> _STATED EXERCISE 1_:
Using the May East biography, answer each question:
(a) In what year did May East begin singing with the band Gang 90 & Absurdettes?
(b) For which film did "Fire in the Jungle" become a soundtrack?
(c) In how many countries does Gaia Education support delivery programmes?
> _STATED EXERCISE 2_: Name every album by May East that the May East biography mentions.
> _STATED EXERCISE 3_: In one to three sentences, explain how the May East biography accounts for the establishment of CIFAL Scotland in 2006.

> _PROVIDED TEXT_:
------------------------

May East (also known as Maria Elisa Capparelli Pinheiro) is a British/Brazilian educator, spatial planner, singer and songwriter. Over the years she has alternated voices of advocacy with voices of inspiration and considered herself an artivist.

Early Musical Career 1981 - 1992
East comes from a thriving artistic community stretching between São Paulo and Rio de Janeiro, Brazil. May East's art, be it in film, video, installation or music, expressed a deep concern for Brazil's environment both in the major cities and the country's vast interior, specially the rainforests of the Amazon.

As a musician, May East started her career as a singer in the band Gang 90 & Absurdettes in 1981. Their songs mixed new-wave with beatnik poetry and a female choir, inspired by the new-wave band The B-52s. Gang 90 is considered to be the predecessor of all Brazilian new-wave bands of the 80s.

In 1982 she collaborated with the independent TVDO videoart group and in partnership with the producer Nelson Motta co-produced the TV program Mocidade Independente for TV Bandeirantes.

In 1984 she released her first single, "Fire in the jungle/Índio", in Brazil, The Netherlands and Japan with EMI. Fire in the Jungle became a soundtrack for the film Areias Escaldantes directed by the independent director Francisco de Paula.

Some months later, her first album, Remota Batucada was launched. The music was an original brand of electronica, folk music, and new wave pop and was coined as "tribal ie-ie". East also released the albums Tabapora and Charites. She moved to England and then to the Scottish community of Findhorn, where she focused on ecological activism and began giving lectures and seminars. In the late 90s she released the albums: Cave of the Heart (with the Findhorn Community Chorus) and Cosmic Breath (with her ex-husband Craig Gibsone); and 1001 Faces (solo album) in 2002.

Sustainability Educator 1995 - present

May East has played a prominent role in developing relationships between the United Nations and the Findhorn Ecovillage, culminating in the establishment of CIFAL Scotland in 2006. The United Nations Institute for Training and Research affiliated training centre for Northern Europe operated for 10 years as a hub for capacity building, leadership and knowledge sharing between local and regional authorities, international organisations, the private sector and civil society under May's leadership.

She is the co-founder and has served as Chief Executive of Gaia Education, an international consortium of sustainability designers and educators from research and development centers for carbon-constrained lifestyles.  Gaia Education supports the delivery programmes in 55 countries, taking place in settings ranging from tribal and traditional communities to intentional ecovillages, and from urban slum to universities and R&D centres.

------------------------

> _INFORMATION SHOWN_:
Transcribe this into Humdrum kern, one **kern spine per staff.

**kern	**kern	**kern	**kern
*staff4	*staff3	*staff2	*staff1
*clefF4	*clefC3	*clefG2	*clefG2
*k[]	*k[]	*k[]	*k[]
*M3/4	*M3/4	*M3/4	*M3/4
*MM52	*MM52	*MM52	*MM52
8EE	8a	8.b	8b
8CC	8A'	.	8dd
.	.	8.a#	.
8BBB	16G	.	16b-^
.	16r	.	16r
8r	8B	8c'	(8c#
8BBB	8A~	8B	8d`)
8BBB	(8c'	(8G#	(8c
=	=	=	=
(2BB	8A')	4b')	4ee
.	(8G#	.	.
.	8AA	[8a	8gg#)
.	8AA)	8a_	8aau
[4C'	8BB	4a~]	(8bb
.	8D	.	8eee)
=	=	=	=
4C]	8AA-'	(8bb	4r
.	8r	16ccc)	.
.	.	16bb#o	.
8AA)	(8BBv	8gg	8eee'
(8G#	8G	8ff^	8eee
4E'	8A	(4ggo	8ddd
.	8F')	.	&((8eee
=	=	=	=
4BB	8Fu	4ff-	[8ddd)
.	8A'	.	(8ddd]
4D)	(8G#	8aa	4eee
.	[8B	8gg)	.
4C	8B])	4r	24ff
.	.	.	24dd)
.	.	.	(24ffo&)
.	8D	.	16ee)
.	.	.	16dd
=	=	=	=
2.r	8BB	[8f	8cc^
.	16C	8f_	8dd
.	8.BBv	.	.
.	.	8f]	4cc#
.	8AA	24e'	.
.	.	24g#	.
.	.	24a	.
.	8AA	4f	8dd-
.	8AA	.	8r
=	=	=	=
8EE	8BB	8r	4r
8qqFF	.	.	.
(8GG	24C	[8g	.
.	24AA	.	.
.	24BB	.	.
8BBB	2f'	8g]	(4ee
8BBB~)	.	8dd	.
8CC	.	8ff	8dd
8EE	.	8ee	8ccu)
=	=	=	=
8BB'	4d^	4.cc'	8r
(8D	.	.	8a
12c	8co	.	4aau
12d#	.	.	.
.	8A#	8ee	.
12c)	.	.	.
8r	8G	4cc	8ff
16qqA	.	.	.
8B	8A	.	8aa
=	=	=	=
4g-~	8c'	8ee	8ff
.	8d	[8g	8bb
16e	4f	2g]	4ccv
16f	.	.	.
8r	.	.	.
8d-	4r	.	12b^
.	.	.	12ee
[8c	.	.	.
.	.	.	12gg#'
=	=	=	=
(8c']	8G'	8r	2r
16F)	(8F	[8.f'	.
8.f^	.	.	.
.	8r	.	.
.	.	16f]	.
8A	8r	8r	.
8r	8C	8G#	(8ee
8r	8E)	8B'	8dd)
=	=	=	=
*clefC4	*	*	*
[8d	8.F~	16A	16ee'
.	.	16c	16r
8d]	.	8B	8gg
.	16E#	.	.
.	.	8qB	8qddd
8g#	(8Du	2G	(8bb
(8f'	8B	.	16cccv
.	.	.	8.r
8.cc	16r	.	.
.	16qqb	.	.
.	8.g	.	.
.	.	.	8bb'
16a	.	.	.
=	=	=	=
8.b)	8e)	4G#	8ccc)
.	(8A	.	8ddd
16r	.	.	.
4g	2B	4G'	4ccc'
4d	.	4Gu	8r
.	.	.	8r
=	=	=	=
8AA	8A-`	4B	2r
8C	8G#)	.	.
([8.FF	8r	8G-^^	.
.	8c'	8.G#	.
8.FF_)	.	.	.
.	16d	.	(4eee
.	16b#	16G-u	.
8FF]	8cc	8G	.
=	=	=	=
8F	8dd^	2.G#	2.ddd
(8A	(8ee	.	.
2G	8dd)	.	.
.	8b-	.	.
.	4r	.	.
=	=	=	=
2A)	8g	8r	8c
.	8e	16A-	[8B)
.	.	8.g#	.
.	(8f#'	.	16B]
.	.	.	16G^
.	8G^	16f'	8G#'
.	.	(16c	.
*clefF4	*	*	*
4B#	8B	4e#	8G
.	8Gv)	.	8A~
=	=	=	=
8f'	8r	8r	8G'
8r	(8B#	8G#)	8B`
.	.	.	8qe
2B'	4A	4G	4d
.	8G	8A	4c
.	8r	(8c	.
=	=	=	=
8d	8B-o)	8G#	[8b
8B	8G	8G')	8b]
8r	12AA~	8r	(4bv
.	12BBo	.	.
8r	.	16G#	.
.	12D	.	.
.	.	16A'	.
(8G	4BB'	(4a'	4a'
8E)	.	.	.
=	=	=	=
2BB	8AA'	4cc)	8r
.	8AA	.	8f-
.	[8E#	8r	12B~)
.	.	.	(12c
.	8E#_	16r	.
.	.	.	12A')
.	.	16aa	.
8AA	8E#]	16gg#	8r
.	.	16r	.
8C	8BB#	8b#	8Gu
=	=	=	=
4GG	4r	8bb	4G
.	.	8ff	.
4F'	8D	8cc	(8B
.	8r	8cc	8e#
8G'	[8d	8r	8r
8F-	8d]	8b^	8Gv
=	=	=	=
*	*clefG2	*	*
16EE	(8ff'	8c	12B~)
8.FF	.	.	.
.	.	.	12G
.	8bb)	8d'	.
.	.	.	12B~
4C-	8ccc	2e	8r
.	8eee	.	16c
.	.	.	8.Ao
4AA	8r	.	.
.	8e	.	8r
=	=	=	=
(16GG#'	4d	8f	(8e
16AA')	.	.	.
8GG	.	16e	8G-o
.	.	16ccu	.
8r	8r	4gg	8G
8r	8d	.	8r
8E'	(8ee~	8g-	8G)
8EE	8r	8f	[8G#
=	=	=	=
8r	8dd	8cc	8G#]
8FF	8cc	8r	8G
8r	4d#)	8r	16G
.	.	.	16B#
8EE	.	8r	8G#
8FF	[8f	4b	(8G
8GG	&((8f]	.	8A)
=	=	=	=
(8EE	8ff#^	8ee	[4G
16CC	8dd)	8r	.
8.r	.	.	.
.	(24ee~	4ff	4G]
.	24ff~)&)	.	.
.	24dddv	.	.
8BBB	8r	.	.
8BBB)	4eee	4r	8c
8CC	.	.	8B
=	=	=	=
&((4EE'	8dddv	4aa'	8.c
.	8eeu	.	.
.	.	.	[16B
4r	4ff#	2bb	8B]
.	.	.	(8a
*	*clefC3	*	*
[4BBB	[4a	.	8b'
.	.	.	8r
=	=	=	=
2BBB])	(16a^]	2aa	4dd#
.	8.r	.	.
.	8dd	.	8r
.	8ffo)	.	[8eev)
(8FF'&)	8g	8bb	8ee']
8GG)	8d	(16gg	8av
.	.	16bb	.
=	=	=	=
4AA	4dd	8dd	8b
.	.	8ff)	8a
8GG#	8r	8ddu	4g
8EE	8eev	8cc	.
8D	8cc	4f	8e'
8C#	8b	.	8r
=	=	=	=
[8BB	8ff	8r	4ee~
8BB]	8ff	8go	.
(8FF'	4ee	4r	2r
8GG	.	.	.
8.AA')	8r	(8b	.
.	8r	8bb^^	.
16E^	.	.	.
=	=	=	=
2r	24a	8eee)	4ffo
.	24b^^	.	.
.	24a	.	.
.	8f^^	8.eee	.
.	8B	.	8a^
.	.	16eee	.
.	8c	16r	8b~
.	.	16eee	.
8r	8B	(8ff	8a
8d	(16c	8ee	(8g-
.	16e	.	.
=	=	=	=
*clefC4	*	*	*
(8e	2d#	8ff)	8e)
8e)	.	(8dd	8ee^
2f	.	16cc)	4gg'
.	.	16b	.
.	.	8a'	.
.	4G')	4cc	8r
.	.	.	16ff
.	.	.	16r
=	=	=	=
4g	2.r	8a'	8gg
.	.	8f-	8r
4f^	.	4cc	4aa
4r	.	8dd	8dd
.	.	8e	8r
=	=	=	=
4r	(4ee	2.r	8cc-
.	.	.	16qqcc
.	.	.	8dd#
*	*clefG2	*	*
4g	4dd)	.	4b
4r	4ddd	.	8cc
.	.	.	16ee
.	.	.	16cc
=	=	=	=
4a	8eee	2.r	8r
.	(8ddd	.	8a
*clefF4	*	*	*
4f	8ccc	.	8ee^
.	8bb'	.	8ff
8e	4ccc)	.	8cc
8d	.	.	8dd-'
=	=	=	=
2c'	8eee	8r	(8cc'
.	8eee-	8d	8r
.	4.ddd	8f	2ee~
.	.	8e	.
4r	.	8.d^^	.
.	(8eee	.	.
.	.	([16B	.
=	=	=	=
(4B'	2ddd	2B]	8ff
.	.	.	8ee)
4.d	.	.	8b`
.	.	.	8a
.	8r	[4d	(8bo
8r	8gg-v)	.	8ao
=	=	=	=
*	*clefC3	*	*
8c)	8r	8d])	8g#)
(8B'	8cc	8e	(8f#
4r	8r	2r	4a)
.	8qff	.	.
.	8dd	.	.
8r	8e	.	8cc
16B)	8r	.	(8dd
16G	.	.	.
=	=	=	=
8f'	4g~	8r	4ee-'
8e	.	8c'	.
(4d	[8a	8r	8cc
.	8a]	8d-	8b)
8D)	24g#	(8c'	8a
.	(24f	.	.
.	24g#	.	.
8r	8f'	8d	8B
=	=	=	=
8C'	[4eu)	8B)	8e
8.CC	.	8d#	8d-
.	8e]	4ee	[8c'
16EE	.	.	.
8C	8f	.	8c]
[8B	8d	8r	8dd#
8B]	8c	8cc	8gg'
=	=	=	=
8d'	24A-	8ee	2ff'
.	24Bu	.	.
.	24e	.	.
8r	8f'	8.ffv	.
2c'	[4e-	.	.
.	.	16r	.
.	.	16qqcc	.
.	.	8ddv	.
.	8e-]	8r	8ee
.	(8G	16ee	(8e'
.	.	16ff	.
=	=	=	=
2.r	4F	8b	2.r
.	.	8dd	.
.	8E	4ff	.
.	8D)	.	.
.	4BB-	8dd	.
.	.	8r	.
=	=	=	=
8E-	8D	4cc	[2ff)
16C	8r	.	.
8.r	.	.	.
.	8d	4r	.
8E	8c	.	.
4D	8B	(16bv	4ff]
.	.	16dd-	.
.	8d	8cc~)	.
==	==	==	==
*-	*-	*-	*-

------------------------

> _EXERCISE SOLUTION 1_:
(a) 1981
(b) Areias Escaldantes, directed by Francisco de Paula
(c) 55

> _EXERCISE SOLUTION 2_: Remota Batucada, Tabapora, Charites, Cave of the Heart, Cosmic Breath, 1001 Faces

> _EXERCISE SOLUTION 3_: CIFAL Scotland was the culmination of relationships between the United Nations and the Findhorn Ecovillage, and May East played a prominent role in developing them.